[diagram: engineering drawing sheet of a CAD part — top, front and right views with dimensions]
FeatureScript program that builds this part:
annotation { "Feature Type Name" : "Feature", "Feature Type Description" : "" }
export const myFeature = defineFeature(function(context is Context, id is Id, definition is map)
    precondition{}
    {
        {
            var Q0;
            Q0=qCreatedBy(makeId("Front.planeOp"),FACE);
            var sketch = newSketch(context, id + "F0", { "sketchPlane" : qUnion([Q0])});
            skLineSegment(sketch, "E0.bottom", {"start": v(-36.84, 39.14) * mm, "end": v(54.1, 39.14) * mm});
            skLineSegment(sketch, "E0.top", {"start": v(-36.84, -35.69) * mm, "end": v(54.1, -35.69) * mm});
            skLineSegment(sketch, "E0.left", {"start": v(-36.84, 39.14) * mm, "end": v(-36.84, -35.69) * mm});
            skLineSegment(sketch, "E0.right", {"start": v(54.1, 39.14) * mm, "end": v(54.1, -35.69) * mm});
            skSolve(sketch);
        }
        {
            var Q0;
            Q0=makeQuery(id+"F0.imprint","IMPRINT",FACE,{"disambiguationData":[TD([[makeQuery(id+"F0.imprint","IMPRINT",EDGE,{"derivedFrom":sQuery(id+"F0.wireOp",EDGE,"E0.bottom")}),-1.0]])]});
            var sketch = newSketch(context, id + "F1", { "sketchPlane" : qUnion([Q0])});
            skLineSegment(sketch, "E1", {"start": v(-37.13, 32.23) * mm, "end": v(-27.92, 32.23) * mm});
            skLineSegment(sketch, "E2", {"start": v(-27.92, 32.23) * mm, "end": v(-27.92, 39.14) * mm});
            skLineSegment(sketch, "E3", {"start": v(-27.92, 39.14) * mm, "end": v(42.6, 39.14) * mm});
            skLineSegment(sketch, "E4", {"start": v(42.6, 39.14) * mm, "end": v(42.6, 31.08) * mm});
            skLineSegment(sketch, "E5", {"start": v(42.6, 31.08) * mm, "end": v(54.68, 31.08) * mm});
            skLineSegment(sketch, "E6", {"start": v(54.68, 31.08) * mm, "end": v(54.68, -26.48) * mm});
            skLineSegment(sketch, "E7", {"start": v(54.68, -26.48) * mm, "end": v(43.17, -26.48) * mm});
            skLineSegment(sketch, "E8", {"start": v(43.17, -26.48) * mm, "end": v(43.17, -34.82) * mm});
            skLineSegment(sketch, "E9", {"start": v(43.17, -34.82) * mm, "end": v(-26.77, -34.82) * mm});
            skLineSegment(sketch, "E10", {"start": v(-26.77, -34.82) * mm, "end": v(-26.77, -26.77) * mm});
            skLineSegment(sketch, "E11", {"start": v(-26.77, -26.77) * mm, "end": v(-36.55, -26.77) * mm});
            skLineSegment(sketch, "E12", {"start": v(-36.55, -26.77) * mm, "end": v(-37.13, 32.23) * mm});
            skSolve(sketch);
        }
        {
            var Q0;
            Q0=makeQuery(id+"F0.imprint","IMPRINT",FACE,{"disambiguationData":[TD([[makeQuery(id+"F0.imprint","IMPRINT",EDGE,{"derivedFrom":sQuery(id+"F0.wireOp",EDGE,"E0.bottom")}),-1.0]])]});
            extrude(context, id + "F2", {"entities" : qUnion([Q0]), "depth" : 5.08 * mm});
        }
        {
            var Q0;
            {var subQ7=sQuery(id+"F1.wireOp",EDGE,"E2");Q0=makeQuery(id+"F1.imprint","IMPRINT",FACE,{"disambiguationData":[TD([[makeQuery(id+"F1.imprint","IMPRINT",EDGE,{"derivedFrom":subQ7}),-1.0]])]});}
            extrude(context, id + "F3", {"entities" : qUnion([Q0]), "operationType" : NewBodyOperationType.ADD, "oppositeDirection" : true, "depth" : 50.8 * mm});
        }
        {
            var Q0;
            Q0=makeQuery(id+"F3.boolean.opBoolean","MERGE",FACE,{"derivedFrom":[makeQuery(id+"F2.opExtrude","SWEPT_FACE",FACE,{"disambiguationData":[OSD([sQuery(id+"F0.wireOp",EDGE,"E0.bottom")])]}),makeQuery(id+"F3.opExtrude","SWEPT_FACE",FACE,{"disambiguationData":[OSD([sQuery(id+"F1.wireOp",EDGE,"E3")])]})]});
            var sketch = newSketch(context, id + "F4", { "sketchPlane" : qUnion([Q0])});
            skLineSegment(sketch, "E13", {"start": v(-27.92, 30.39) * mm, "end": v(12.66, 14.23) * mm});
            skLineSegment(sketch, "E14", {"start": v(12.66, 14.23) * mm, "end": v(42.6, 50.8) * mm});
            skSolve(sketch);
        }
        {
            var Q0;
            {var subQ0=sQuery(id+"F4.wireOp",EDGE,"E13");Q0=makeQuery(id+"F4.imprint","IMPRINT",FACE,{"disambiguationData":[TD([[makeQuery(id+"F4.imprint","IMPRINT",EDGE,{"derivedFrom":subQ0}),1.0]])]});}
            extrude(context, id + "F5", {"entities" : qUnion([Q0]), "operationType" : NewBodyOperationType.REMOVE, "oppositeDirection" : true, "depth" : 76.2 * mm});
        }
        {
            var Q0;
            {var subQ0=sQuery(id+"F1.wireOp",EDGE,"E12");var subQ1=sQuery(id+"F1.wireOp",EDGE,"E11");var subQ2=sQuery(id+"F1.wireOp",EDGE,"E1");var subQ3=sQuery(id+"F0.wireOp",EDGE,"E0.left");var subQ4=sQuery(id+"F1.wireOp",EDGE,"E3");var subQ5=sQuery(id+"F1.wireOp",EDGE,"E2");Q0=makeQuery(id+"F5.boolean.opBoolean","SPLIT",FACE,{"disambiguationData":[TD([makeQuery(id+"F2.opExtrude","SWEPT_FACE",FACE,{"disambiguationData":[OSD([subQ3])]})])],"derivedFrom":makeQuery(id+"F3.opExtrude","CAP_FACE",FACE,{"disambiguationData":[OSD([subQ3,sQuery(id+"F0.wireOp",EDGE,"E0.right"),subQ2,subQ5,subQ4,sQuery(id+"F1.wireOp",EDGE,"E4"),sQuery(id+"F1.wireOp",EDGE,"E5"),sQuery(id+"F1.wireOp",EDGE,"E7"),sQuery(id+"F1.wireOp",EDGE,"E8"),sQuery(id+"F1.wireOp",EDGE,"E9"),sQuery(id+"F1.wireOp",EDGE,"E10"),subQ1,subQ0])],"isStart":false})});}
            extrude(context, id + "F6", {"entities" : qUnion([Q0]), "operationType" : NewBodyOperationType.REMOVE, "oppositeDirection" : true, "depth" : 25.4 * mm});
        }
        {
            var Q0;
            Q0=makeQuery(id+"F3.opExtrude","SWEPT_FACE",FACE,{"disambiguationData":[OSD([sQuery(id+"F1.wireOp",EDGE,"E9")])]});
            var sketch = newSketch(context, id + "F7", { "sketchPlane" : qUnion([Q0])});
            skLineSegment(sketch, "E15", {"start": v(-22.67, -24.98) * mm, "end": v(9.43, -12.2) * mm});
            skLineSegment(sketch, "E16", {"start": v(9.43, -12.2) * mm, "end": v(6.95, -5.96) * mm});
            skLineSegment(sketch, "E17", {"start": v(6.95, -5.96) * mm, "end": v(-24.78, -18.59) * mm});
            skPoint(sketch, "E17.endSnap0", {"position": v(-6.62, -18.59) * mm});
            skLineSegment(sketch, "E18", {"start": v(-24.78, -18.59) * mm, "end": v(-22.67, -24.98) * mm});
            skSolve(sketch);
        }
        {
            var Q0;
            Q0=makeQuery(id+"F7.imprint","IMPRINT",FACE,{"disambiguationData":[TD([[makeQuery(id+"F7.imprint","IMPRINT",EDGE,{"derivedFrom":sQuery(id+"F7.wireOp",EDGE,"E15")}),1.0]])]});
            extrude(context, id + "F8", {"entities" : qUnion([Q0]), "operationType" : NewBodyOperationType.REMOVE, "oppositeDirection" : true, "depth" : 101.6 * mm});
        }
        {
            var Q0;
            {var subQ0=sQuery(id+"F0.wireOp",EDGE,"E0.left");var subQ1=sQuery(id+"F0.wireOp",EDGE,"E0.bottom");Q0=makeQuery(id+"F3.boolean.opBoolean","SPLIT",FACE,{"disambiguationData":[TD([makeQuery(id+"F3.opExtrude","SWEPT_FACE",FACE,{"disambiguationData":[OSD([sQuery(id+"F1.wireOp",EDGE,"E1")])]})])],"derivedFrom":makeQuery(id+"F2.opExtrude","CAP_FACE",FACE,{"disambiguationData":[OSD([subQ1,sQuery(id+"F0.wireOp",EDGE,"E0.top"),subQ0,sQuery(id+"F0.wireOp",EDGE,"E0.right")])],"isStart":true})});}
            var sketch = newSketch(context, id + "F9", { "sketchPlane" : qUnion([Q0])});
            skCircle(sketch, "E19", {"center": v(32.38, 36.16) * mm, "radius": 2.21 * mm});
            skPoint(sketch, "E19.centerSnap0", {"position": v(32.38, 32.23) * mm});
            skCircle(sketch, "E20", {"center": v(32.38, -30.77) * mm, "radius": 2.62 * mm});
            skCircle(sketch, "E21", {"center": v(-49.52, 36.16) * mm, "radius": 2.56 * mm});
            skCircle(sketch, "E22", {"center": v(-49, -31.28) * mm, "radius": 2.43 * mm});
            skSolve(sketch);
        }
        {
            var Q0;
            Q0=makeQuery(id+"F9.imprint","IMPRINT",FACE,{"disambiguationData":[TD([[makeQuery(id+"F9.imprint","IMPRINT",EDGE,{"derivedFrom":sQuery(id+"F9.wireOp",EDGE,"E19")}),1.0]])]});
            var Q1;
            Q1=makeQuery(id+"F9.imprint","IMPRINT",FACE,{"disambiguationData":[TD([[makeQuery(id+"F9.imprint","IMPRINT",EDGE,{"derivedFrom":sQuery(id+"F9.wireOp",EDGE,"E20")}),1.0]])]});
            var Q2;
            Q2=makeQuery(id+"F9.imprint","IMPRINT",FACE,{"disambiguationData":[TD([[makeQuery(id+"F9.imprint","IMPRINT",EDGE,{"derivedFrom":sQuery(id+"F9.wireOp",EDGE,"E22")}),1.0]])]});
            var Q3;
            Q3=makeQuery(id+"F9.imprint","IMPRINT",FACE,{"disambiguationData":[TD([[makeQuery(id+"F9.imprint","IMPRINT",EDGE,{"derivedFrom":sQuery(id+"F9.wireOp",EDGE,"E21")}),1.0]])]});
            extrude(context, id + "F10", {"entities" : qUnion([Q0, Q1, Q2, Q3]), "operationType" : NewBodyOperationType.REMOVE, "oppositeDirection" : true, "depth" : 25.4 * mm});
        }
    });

* * *

**Goal of the exercise**.
Copy out each line of the listing above that contains the string "skCircle". Count only matches with the same uppercase and lowercase letters.

**Answer to this task**.
            skCircle(sketch, "E19", {"center": v(32.38, 36.16) * mm, "radius": 2.21 * mm});
            skCircle(sketch, "E20", {"center": v(32.38, -30.77) * mm, "radius": 2.62 * mm});
            skCircle(sketch, "E21", {"center": v(-49.52, 36.16) * mm, "radius": 2.56 * mm});
            skCircle(sketch, "E22", {"center": v(-49, -31.28) * mm, "radius": 2.43 * mm});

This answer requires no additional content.